In a recent Ted Talk, journalist Jonathan Hari refers to Cohen’s work that addresses the relationship between addiction and loneliness:

Maybe we shouldn’t even call it an addiction. Maybe we should call it bonding. Human beings have a natural and innate need to bond, and when we’re happy and healthy, we’ll bond and connect with each other, but if you can’t do that, because you’re traumatized or isolated or beaten down by life, you will bond with something that will give you some sense of relief.

And in a 2015 Huffington Post article, Hari offers this insight:

So the opposite of addiction is not sobriety. It is human connection.

Does Sunrise Ranch have an answer to loneliness? One way it promotes real community is through shared meals in the Pavilion at the Ranch, the community dining room. People of all ages—from three to eighty-nine—share local food, tastefully prepared, much of it grown on the Ranch itself. Ranch guests join the community for mealtimes and become guest members of Sunrise Ranch for the time they are there.

Most of the 100 residents also work together on the property. They staff the conference and retreat service offered by the Ranch. They manage five large greenhouses and eight acres of outdoor gardens. And they are ranchers, stewarding 50 head of cattle, along with sheep and chickens.

When residents walk through Eden Valley—the 356 acres which is the Sunrise Ranch property—they connect and bond with the land itself. They feel the grandeur of the red sandstone rock, the pines and the granite boulders. The Ranch is located in the foothills on the western edge of the Great Plains that stretch for hundreds of miles to the east. And it is on the edge of the Rocky Mountains to the west.

Community members and visitors rekindle their bond with the creatures that inhabit Eden Valley. Herds of elk graze in the valley, hundreds at a time. Flocks of wild turkey roost in the trees and peck on the lawns and pastures. The evidence of mountain lion, bears, fox and raccoons are all around.

Is there a recipe here for a regenerative community and the antidote to loneliness?

Ranch residents attribute the feeling of community and home they feel to the spiritual dimension of the community. It is the home community and global headquarters for Emissaries of Divine Light, an organization that practices a universal spirituality that claims to honour the central truth behind all the world’s great religions and spiritual paths. In fact, it was founded in 1945 by the leader of the Emissaries, Lloyd Arthur Meeker, and a small band of spiritual pioneers who moved onto the property with him to dedicate it as a spiritual-based community. The current spiritual director of Emissaries of Divine Light, David Karchere, attributes the success of the Ranch to the practical spirituality it teaches and employs every day:

From the beginning here, we have acknowledged all the divisive factors that afflict human community. Those divisive factors seem to be only increasing in the culture at large. And we have embraced the one thing that can overcome those factors. It the creative impulse that is at the core of the human soul. Call it Universal Love, call it God, call it Source, Allah, the Tao or the Great Mystery. It is something that is bigger than we are.

As we see it, real community transpires only when people surrender to that larger reality. From the beginning, the mission in our constitution has been the spiritual regeneration of humanity under the inspiration of the spirit of God.
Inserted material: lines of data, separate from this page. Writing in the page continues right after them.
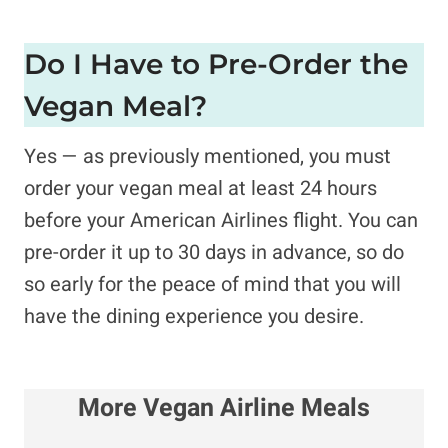
Do I Have to Pre-Order the
Vegan Meal?
Yes — as previously mentioned, you must
order your vegan meal at least 24 hours
before your American Airlines flight. You can
pre-order it up to 30 days in advance, so do
so early for the peace of mind that you will
have the dining experience you desire.
More Vegan Airline Meals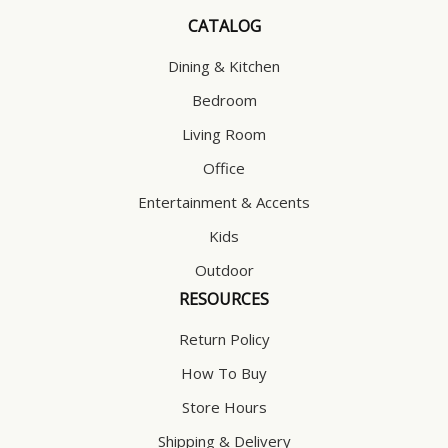
CATALOG
Dining & Kitchen
Bedroom
Living Room
Office
Entertainment & Accents
Kids
Outdoor
RESOURCES
Return Policy
How To Buy
Store Hours
Shipping & Delivery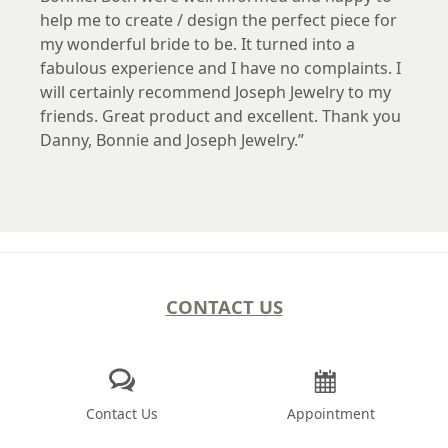
help me to create / design the perfect piece for
my wonderful bride to be. It turned into a
fabulous experience and I have no complaints. I
will certainly recommend Joseph Jewelry to my
friends. Great product and excellent. Thank you
Danny, Bonnie and Joseph Jewelry.
CONTACT US
Contact Us
Appointment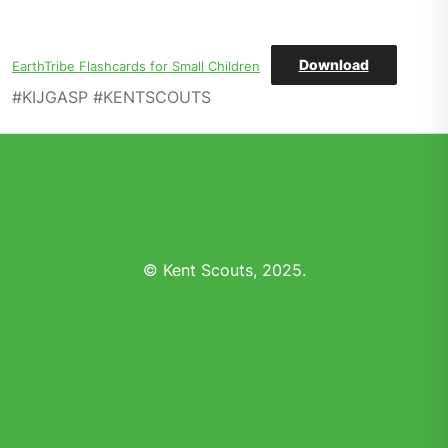
Download
EarthTribe Flashcards for Small Children
#KIJGASP #KENTSCOUTS
© Kent Scouts, 2025.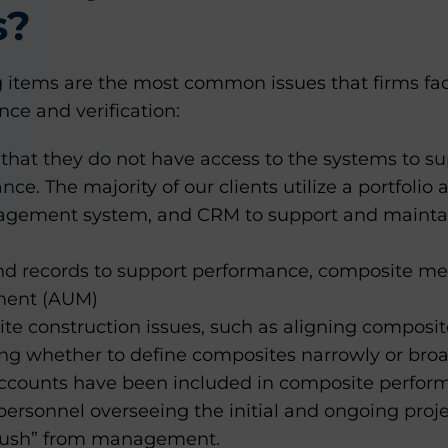
s?
ing items are the most common issues that firms 
ce and verification:
that they do not have access to the systems to sup
nce. The majority of our clients utilize a portfolio
ement system, and CRM to support and maintain t
nd records to support performance, composite m
ent (AUM)
e construction issues, such as aligning composite
ing whether to define composites narrowly or broa
accounts have been included in composite perfor
ersonnel overseeing the initial and ongoing projec
“push” from management.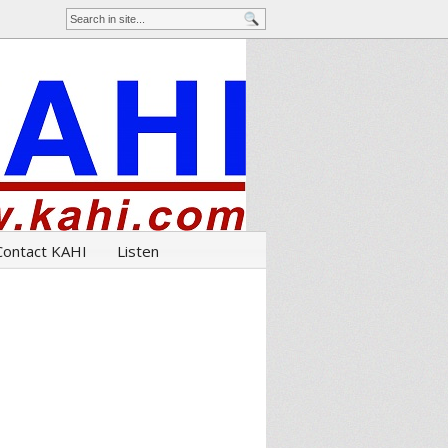
Contact KAHI
Listen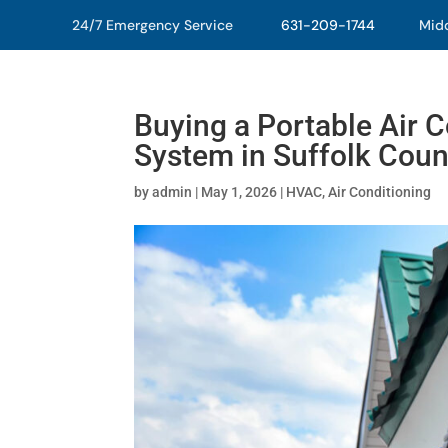
24/7 Emergency Service
631-209-1744
Middl
Buying a Portable Air Co
System in Suffolk Coun
by
admin
|
May 1, 2026
|
HVAC
,
Air Conditioning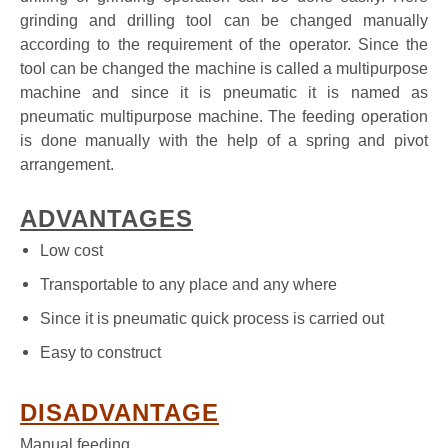
grinding and drilling tool can be changed manually
according to the requirement of the operator. Since the
tool can be changed the machine is called a multipurpose
machine and since it is pneumatic it is named as
pneumatic multipurpose machine. The feeding operation
is done manually with the help of a spring and pivot
arrangement.
ADVANTAGES
Low cost
Transportable to any place and any where
Since it is pneumatic quick process is carried out
Easy to construct
DISADVANTAGE
Manual feeding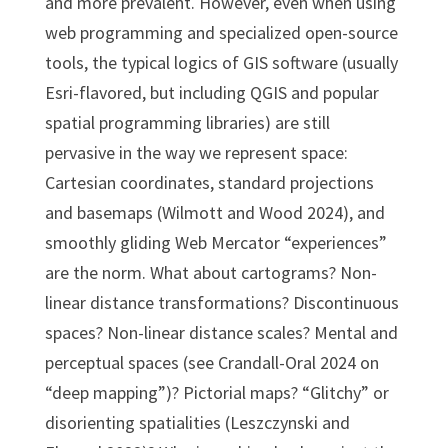
and more prevalent. However, even when using
web programming and specialized open-source
tools, the typical logics of GIS software (usually
Esri-flavored, but including QGIS and popular
spatial programming libraries) are still
pervasive in the way we represent space:
Cartesian coordinates, standard projections
and basemaps (Wilmott and Wood 2024), and
smoothly gliding Web Mercator “experiences”
are the norm. What about cartograms? Non-
linear distance transformations? Discontinuous
spaces? Non-linear distance scales? Mental and
perceptual spaces (see Crandall-Oral 2024 on
“deep mapping”)? Pictorial maps? “Glitchy” or
disorienting spatialities (Leszczynski and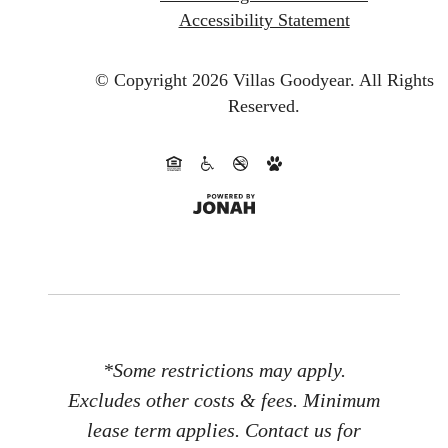
Accessibility Statement
© Copyright 2026 Villas Goodyear.
All Rights
Reserved.
*Some restrictions may apply.
Excludes other costs & fees. Minimum
lease term applies. Contact us for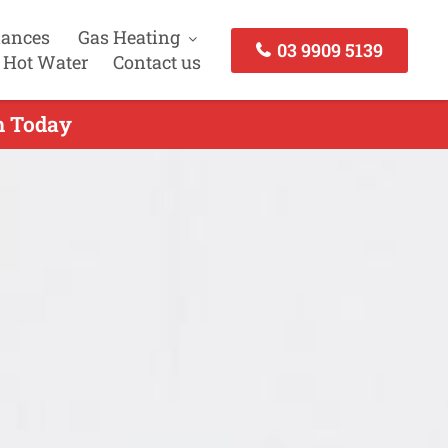
iances
Gas Heating
03 9909 5139
 Hot Water
Contact us
ch Today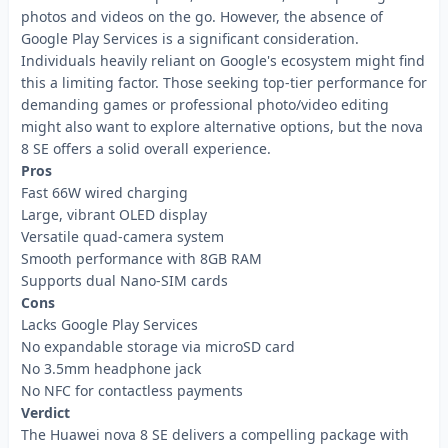
photos and videos on the go. However, the absence of
Google Play Services is a significant consideration.
Individuals heavily reliant on Google's ecosystem might find
this a limiting factor. Those seeking top-tier performance for
demanding games or professional photo/video editing
might also want to explore alternative options, but the nova
8 SE offers a solid overall experience.
Pros
Fast 66W wired charging
Large, vibrant OLED display
Versatile quad-camera system
Smooth performance with 8GB RAM
Supports dual Nano-SIM cards
Cons
Lacks Google Play Services
No expandable storage via microSD card
No 3.5mm headphone jack
No NFC for contactless payments
Verdict
The Huawei nova 8 SE delivers a compelling package with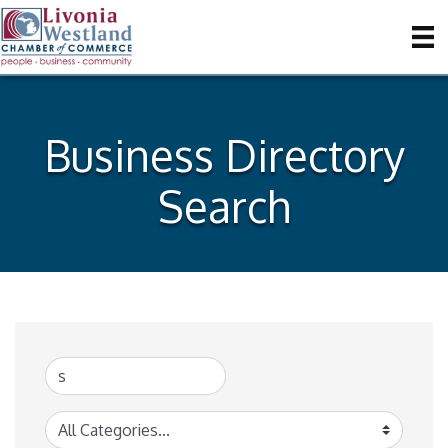
Business Directory
Search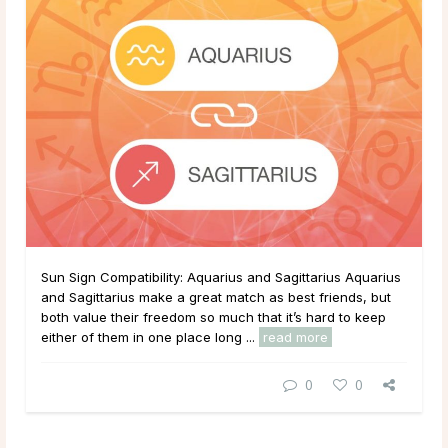
Sun Sign Compatibility: Aquarius and Sagittarius Aquarius
and Sagittarius make a great match as best friends, but
both value their freedom so much that it’s hard to keep
either of them in one place long ...
read more
0
0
The community meets regularly to amplify its spiritual values. It is a time of bonding with the spiritual source they acknowledge in common, and with other members of the community.

The end of loneliness? A recipe for a regenerative community that others could follow?

David Karchere says this:

At Sunrise Ranch, we face the same issues of separation and loneliness that people do all over the world. The difference is that we are taking personal responsibility to find the answer; to live from the place within ourselves where we are already connected to others. Living from that place, we promote regenerative community wherever we go. We buck the trend. We naturally reach out to each other and co-create a regenerative world.